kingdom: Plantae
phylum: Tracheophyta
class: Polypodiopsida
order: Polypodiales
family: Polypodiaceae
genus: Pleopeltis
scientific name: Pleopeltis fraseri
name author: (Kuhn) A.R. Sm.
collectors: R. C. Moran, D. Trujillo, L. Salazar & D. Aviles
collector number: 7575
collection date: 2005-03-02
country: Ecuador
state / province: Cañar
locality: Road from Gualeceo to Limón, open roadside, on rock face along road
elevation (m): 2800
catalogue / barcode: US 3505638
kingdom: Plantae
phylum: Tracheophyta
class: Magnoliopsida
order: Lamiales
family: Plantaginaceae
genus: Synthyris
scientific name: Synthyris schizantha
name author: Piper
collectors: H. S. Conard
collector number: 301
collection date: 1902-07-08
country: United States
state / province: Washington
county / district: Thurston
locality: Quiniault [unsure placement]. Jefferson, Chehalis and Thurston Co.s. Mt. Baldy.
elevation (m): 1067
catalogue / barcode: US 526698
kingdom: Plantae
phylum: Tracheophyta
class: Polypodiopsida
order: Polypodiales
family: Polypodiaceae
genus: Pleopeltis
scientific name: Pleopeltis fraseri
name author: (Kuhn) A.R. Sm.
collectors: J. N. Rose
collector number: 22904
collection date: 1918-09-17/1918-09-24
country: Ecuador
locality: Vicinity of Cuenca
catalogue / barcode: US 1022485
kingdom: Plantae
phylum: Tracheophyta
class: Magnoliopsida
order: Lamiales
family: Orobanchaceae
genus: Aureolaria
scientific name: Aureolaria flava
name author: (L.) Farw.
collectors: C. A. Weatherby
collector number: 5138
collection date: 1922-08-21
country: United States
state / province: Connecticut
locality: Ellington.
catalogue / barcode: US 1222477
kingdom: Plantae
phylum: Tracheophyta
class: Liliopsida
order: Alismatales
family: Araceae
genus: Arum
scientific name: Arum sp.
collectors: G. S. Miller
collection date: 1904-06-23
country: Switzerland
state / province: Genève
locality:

◆ ◆ ◆

▶ **WRITTEN EXERCISE**
Rewrite all of the data above, putting "catalog" in place of each "catalogue" and leaving everything else the same.

▶ **RESULT FOR THIS EXERCISE**
kingdom: Plantae
phylum: Tracheophyta
class: Polypodiopsida
order: Polypodiales
family: Polypodiaceae
genus: Pleopeltis
scientific name: Pleopeltis fraseri
name author: (Kuhn) A.R. Sm.
collectors: R. C. Moran, D. Trujillo, L. Salazar & D. Aviles
collector number: 7575
collection date: 2005-03-02
country: Ecuador
state / province: Cañar
locality: Road from Gualeceo to Limón, open roadside, on rock face along road
elevation (m): 2800
catalog / barcode: US 3505638
kingdom: Plantae
phylum: Tracheophyta
class: Magnoliopsida
order: Lamiales
family: Plantaginaceae
genus: Synthyris
scientific name: Synthyris schizantha
name author: Piper
collectors: H. S. Conard
collector number: 301
collection date: 1902-07-08
country: United States
state / province: Washington
county / district: Thurston
locality: Quiniault [unsure placement]. Jefferson, Chehalis and Thurston Co.s. Mt. Baldy.
elevation (m): 1067
catalog / barcode: US 526698
kingdom: Plantae
phylum: Tracheophyta
class: Polypodiopsida
order: Polypodiales
family: Polypodiaceae
genus: Pleopeltis
scientific name: Pleopeltis fraseri
name author: (Kuhn) A.R. Sm.
collectors: J. N. Rose
collector number: 22904
collection date: 1918-09-17/1918-09-24
country: Ecuador
locality: Vicinity of Cuenca
catalog / barcode: US 1022485
kingdom: Plantae
phylum: Tracheophyta
class: Magnoliopsida
order: Lamiales
family: Orobanchaceae
genus: Aureolaria
scientific name: Aureolaria flava
name author: (L.) Farw.
collectors: C. A. Weatherby
collector number: 5138
collection date: 1922-08-21
country: United States
state / province: Connecticut
locality: Ellington.
catalog / barcode: US 1222477
kingdom: Plantae
phylum: Tracheophyta
class: Liliopsida
order: Alismatales
family: Araceae
genus: Arum
scientific name: Arum sp.
collectors: G. S. Miller
collection date: 1904-06-23
country: Switzerland
state / province: Genève
locality:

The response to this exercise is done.